(Recorded data)
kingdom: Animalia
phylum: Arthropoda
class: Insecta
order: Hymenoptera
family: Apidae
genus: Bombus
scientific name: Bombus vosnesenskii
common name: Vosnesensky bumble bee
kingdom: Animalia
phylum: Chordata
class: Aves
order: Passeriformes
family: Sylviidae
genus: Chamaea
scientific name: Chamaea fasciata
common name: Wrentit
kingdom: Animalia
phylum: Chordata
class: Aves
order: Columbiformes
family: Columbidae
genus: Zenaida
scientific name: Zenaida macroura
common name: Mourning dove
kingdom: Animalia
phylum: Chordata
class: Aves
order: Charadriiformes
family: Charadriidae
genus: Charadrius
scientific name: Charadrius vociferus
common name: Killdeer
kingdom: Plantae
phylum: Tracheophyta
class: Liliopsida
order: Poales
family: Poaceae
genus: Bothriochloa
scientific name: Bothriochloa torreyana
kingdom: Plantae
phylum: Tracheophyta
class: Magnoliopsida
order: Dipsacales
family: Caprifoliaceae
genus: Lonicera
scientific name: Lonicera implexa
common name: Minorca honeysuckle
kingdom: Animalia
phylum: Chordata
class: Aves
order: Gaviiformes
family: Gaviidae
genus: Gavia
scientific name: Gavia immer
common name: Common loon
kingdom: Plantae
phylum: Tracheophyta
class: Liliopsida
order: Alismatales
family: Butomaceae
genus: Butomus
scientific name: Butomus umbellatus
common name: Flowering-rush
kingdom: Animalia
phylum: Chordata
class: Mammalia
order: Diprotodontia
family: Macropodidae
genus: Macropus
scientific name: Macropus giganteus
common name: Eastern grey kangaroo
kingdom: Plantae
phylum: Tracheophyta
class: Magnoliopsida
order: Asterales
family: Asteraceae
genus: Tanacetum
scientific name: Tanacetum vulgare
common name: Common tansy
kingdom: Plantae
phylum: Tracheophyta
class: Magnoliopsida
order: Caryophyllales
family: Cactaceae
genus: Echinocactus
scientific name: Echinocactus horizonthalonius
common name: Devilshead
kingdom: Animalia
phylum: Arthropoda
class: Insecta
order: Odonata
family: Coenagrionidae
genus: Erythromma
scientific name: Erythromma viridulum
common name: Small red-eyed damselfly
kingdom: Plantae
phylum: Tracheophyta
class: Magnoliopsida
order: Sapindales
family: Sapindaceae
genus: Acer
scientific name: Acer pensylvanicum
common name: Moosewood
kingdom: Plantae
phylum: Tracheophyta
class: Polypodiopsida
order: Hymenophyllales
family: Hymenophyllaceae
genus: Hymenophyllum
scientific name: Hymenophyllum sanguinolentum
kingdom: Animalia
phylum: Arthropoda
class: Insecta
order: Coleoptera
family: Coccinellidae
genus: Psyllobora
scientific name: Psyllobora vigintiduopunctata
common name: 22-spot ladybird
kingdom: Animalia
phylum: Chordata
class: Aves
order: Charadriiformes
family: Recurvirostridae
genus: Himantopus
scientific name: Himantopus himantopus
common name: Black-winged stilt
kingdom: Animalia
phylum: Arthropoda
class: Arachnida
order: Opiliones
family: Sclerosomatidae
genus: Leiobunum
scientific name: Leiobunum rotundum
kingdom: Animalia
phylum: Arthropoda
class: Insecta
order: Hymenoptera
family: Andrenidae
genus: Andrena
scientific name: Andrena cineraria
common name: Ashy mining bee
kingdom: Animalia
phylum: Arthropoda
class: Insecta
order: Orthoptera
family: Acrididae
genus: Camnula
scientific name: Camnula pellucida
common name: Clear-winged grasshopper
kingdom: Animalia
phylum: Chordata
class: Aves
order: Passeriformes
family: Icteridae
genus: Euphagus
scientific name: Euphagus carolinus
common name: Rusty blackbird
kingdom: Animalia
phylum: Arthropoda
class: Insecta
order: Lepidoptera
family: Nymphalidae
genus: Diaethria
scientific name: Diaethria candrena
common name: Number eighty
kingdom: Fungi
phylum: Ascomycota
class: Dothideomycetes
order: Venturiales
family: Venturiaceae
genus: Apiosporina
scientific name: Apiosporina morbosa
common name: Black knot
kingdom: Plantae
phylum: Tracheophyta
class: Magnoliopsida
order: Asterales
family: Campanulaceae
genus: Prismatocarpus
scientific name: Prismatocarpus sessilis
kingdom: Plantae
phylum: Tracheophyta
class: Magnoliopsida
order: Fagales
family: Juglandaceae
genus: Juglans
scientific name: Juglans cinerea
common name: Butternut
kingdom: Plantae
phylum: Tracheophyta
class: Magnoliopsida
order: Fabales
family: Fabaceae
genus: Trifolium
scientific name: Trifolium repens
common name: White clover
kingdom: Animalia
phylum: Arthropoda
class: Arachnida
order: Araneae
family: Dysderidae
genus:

• **Work to do**: Write out everything in the listing from its first line down through the line containing "scientific name: Zenaida macroura", with each line unchanged.

• **Worked answer**:
kingdom: Animalia
phylum: Arthropoda
class: Insecta
order: Hymenoptera
family: Apidae
genus: Bombus
scientific name: Bombus vosnesenskii
common name: Vosnesensky bumble bee
kingdom: Animalia
phylum: Chordata
class: Aves
order: Passeriformes
family: Sylviidae
genus: Chamaea
scientific name: Chamaea fasciata
common name: Wrentit
kingdom: Animalia
phylum: Chordata
class: Aves
order: Columbiformes
family: Columbidae
genus: Zenaida
scientific name: Zenaida macroura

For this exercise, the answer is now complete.